Nah, I think I’ll go a different route on this one, but it’s no less genuine as I feel I could never narrow a festival spanning five blurry nights of dazed and confused magic into one favourite moment. It’s never about just one occasion, or specifically one performance, it’s a beautifully decorated cornucopia of good times with good people, with good music, with good vibes and a whole lot of liver punching with alcohol consumption.
Some things are lost and forgotten in the hippocampus, which is a major component in the brain responsible for creating new memories, both long-term and short-term, as well as spacial navigation, hence the swaying of drunkards to and fro as if the gravities of the world are tugging at them from every which angle. I may not remember everything exactly as it happened, but looking back through my photos I’m reminded of one particular beauty I saw at the Girl Band/Spray Paint show on Friday. Here it is in all of its glory:
Behold, in all its free-flowing beauty! As a stereotypical hockey-loving Canadian, the best thing I saw at Iceland Airwaves 2014 was definitely this dude’s hockey hair. Everyone, meet Kaarl Cårlsberg, he was drafted to the NHL in 2014 for having perfect hockey hair. His flow is impetuous and his defense is impregnable, his stickhandling with the biscuit (puck) is sub-par and his wrist shot is shit, but that doesn’t matter when your hair looks this good… anyway players are often too completely distracted by his valiant flow to strip the puck off this rookie.

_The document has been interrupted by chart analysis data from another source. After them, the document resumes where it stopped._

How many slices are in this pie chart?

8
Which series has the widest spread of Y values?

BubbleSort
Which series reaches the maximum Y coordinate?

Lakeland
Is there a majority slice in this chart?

Why was this my favorite Airwaves moment, you may ask in bewilderment? Because man, like Neil Young once said, Rock and roll is about micro moments, and if you don’t appreciate this micro moment, than you don’t appreciate rock and roll… You hoser.
PS—His name isn’t really Kaarl and he doesn’t identify with hockey in any way, but he was a good sport about us snapping a photo of him, if you see him around give this dude a high five! fuckin’ right bud.
The best thing I saw at Airwaves 2014 was when two blonde, teenaged Icelandic girls came up to 19-year-old Danish-Palestinian poet Yahya Hassan at a bar in downtown Reykjavík and asked if they could take a selfie with him. They said, “Excuse me, I know this is weird but we love your poetry.” I have never seen anyone act like that around a poet before in my life. Long live the revolution.
Well, this was a “vintage Airwaves” in my opinion, although I seem to say the same thing every year. The headliners didn’t disappoint, although the programming of Future Islands against The Knife did. Having chosen Future Islands, I was duly blown away by their odd, intense, emotional, theatrical pop music.
The only thing that hit quite the same peaks for me personally was Ghostigital—a kind of improv-electronic-punk band that whip up a storm of energy, and seem indefatigably creative. From the new Icelandic crop, M-Band‘s tenor vocals and atmospheric soundscapes seemed to shine particularly brightly.